Now we begin to wait. But while we're waiting: I've got chairs to re-cover, pictures to hang and Andrew has dressers to refinish. Wait, maybe we should repaint all the trim so it looks better. Lord, is that kitchen cabinet messy again? Perhaps I should organize the wine cellar for easier access?

Friday, February 5, 2010

Pregnancy is Not for the Faint of Heart

I begin to suspect that many of the blogging entries about my pregnancy will either serve as birth control for my friends or as evidence of my increasing mental instability. I don't believe that was my original intention, but as Ina May Gaskin said in Spiritual Midwifery, "If you can't be a hero, you can at least be funny while being a chicken." This, as you can well imagine, has instantly become my mantra. I may have it inscribed on the walls during the birth.

I am a chicken. Ina May has some other fascinating 70s name for it, but I can't remember what. I only remember reading about this not very brave, strong person and recognizing myself immediately. I can cautiously over-think and worry myself into a tizzy in record time. And now, faced with the mind-blowingly Brobdingnagian prospect of bearing a child, is no exception. Brobdingnagian - you're wondering? Dictionaries are fun. It came from Gulliver's Travels, meaning giant. I like it's daunting size and unfamiliarity; it contributes a bit more to what I'm trying to say.
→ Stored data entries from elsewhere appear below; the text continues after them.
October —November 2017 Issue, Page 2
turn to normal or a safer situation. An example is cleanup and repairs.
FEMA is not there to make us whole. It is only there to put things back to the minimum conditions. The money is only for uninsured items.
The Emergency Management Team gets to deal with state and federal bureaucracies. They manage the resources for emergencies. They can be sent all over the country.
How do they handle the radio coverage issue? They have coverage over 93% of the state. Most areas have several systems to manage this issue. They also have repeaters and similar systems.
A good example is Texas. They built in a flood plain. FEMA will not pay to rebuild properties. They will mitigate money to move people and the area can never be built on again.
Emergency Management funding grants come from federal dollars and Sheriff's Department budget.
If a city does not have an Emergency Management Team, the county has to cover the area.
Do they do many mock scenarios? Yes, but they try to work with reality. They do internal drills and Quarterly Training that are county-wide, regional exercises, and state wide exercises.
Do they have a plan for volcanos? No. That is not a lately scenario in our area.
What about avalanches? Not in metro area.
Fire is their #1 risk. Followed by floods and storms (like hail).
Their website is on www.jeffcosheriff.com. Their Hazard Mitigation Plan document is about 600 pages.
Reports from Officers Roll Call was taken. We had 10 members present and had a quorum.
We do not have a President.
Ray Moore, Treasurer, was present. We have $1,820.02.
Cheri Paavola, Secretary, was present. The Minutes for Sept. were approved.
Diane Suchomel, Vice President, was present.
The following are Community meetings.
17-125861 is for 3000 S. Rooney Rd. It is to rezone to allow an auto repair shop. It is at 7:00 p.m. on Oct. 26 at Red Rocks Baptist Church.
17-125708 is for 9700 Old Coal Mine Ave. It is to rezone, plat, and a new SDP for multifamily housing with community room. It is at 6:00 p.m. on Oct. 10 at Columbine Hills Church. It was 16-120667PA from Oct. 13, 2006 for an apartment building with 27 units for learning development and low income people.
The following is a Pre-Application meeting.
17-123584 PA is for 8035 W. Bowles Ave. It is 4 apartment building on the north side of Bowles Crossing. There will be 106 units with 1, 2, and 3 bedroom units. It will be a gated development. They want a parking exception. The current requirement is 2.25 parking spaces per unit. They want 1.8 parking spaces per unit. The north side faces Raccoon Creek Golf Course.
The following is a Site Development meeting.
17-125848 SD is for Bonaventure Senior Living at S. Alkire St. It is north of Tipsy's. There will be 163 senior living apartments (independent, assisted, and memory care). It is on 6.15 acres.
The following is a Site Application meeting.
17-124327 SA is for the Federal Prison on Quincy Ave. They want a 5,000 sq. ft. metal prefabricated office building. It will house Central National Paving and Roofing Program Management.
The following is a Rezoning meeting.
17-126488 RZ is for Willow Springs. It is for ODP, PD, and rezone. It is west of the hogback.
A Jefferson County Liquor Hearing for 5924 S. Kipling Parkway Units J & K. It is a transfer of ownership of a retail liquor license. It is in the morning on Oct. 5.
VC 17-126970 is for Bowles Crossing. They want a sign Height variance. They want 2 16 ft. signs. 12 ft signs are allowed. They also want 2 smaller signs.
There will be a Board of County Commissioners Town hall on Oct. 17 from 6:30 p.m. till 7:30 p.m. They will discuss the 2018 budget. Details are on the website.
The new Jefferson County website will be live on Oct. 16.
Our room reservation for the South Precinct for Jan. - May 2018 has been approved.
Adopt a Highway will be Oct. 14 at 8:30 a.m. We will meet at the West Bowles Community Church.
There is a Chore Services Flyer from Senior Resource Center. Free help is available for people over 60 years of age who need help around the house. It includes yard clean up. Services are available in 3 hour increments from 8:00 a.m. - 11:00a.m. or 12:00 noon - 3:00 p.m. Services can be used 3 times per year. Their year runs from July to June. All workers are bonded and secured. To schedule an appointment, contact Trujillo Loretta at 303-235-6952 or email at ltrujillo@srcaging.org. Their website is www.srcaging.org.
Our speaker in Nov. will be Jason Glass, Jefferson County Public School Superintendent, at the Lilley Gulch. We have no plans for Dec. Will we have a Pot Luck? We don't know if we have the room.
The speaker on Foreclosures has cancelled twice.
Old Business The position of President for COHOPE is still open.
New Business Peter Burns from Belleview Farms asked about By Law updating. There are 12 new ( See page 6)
The seriousness of person-creating, the intricacies of the human body and its development, the shear magnitude of it all is wondrous... and paralyzing. But then the actuality and eventuality of pregnancy frequently consumes my focus to the point that I forget entirely about anything beyond my aching back, throbbing belly or burning esophagus. This preoccupation isn't unique to pregnancy: GK Chesterton's best stories call readers to live in a way where we realize the wonders that make up our world. It's just that when you're pregnant these wonder-full, cosmic, and often preposterous things are happening IN YOUR BODY.

All this to say that yesterday's 35th week appointment at the midwife's was going along swimmingly. I have gained 20 pounds, my blood pressure is normal, the baby moves often, her heart is strong, she is not too big and my fundus height measured 32cm. And then the midwife recommended we go get an ultrasound. I was just cruising through this information, when Andrew casually said, "What was the measurement last time?"

"Is it normal to get a second ultrasound now?" "Well," said Carol "No. Not Really."

Please insert the sound of my mind crashing into itself like a conga line.

"No? Not normal?"

Carol quickly and carefully said she was not alarmed.

"Good for her."

Nor should we be alarmed. All the ultrasound would do is clear up a little guesswork as to why my fundus was not as large as it should be at this stage. It was actually measuring smaller than had previously. Comforted by the scientific fact that babies don't shrink, this leaves a few other explanations: the baby was just in a funny position, the amniotic fluid level was low because I was a little dehydrated, the baby is already moving down into position to be born, or the amniotic fluid level is low for some other reason. So, while it's never ideal to hear anything is unusual during pregnancy, there's not really a cause to get upset.

I'm repeating that phrase regularly. We got the ultrasound this morning and we'll find out more Monday.